Les loyers seront indexés à l’indice des prix à la consommation. Le lien avec l’évolution du taux de l’intérêt hypothécaire sera abandonné. Ce projet mis en consultation est le fruit d’un accord arraché en novembre passé par Doris Leuthard (DP 1757). Mais la hache de guerre n’est pas encore enterrée. Les locataires, par la bouche d’Alain Berset, président romand de l’ASLOCA, ne veulent pas d’une indexation à 100% et demandent de s’en tenir à une répercussion à 80%. Leur argumentation est pertinente. Le loyer entre pour un cinquième dans le calcul de l’indice des prix. Fâcheux effet boule de neige: la hausse des loyers pousse l’indice vers le haut et cette progression justifie une nouvelle majoration des loyers. Doris Leuthard reconnaît les défauts de cette mécanique. Elle écarte la solution de l’ASLOCA, car les propriétaires refusent catégoriquement l’indexation limitée à 80%. Elle propose, comme correctif, de permettre au Conseil fédéral d’intervenir en cas de forte inflation.

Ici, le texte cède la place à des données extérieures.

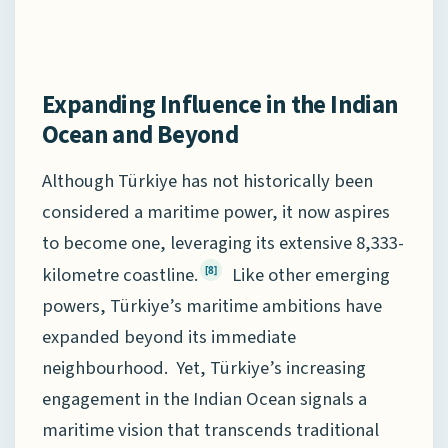
Expanding Influence in the Indian
Ocean and Beyond
Although Türkiye has not historically been
considered a maritime power, it now aspires
to become one, leveraging its extensive 8,333-
kilometre coastline.
Like other emerging
[8]
powers, Türkiye’s maritime ambitions have
expanded beyond its immediate
neighbourhood. Yet, Türkiye’s increasing
engagement in the Indian Ocean signals a
maritime vision that transcends traditional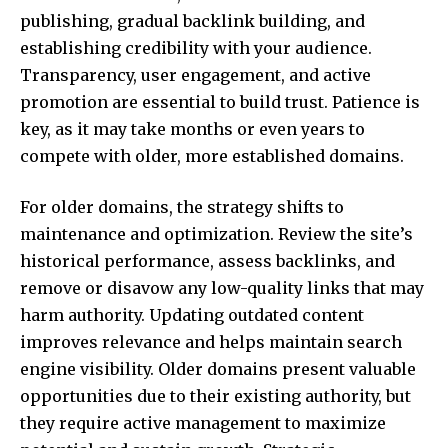
publishing, gradual backlink building, and
establishing credibility with your audience.
Transparency, user engagement, and active
promotion are essential to build trust. Patience is
key, as it may take months or even years to
compete with older, more established domains.
For older domains, the strategy shifts to
maintenance and optimization. Review the site’s
historical performance, assess backlinks, and
remove or disavow any low-quality links that may
harm authority. Updating outdated content
improves relevance and helps maintain search
engine visibility. Older domains present valuable
opportunities due to their existing authority, but
they require active management to maximize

Cette vague promesse gouvernementale ne convainc pas l’ASLOCA qui reste ferme dans ses positions. Mais l’échec du projet signifierait le statu quo, donc le maintien du lien avec le taux hypothécaire dont on connaît les effets pervers. Les loyers s’adaptent systématiquement à la hausse et ne baissent jamais lorsque les taux régressent. Cette mécanique infernale a fait perdre des milliards aux locataires. En couchant sur leurs positions, les représentants des locataires provoqueraient un combat frontal au parlement, au risque de tout perdre face au puissant lobby des propriétaires alémaniques.

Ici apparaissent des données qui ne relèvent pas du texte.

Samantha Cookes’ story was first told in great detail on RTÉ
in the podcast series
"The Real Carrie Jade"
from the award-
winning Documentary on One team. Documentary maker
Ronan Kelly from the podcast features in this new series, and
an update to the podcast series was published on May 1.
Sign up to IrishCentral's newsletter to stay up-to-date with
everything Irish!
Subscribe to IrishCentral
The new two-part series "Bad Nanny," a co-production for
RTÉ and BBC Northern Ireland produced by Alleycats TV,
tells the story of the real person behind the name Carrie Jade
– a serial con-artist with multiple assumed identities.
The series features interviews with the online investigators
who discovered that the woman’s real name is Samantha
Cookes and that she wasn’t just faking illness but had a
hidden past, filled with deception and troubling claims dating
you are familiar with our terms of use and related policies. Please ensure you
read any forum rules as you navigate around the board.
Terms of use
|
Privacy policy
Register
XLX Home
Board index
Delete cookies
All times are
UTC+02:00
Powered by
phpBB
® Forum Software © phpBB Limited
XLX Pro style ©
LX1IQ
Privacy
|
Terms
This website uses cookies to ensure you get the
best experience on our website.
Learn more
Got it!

Pourquoi dès lors ne pas reprendre une idée émise depuis plus de quinze ans déjà dans les rangs de l’ASLOCA. Pour éviter l’auto alimentation de la hausse, les loyers seraient indexés à 100% mais sur la base d’un indice épuré (DP 1593). Il suffirait de sortir les loyers du calcul de l’indice général des prix à la consommation. On éliminerait ainsi le défaut intrinsèque du projet Leuthard tout en évitant le bras de fer avec les propriétaires. Pour plus d’équité, on pourrait également sortir de l’indice le gaz et les huiles de chauffage. Il n’est pas logique qu’en cas de hausse, le locataire passe deux fois à la caisse: par les frais de chauffage et d’eau chaude et par un adaptation de son loyer.
Cette solution au conflit aurait le double mérite de l’équité et de la simplicité. L’Office fédéral de la statistique peut vous calculer demain un indice épuré scientifiquement incontestable.